__Exercise instructions__
Print the listing word for word, from its first line through the line that contains "text 图5-10 模块功能结构图 [118, 645, 1122, 681]", with both of those lines included.
++++ Entries shown ++++
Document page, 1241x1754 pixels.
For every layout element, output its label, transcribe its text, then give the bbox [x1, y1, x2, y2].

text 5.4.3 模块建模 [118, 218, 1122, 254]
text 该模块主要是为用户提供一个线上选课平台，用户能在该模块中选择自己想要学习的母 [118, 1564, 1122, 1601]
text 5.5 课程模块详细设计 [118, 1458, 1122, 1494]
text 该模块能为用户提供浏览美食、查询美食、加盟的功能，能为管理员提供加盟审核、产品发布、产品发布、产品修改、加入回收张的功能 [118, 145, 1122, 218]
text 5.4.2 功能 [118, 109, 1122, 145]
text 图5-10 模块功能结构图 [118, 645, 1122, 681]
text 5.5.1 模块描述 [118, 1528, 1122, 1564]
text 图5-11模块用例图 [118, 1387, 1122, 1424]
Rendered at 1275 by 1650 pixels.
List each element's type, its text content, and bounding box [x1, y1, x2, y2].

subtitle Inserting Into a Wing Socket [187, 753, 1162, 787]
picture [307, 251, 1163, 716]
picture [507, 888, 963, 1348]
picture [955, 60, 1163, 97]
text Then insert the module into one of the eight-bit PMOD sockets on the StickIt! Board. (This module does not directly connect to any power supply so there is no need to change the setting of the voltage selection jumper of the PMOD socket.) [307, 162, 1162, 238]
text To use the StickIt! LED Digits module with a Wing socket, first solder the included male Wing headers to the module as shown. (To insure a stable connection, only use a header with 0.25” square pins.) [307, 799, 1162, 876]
++++
__Correct answer__
Document page, 1241x1754 pixels.
For every layout element, output its label, transcribe its text, then give the bbox [x1, y1, x2, y2].

text 5.4.3 模块建模 [118, 218, 1122, 254]
text 该模块主要是为用户提供一个线上选课平台，用户能在该模块中选择自己想要学习的母 [118, 1564, 1122, 1601]
text 5.5 课程模块详细设计 [118, 1458, 1122, 1494]
text 该模块能为用户提供浏览美食、查询美食、加盟的功能，能为管理员提供加盟审核、产品发布、产品发布、产品修改、加入回收张的功能 [118, 145, 1122, 218]
text 5.4.2 功能 [118, 109, 1122, 145]
text 图5-10 模块功能结构图 [118, 645, 1122, 681]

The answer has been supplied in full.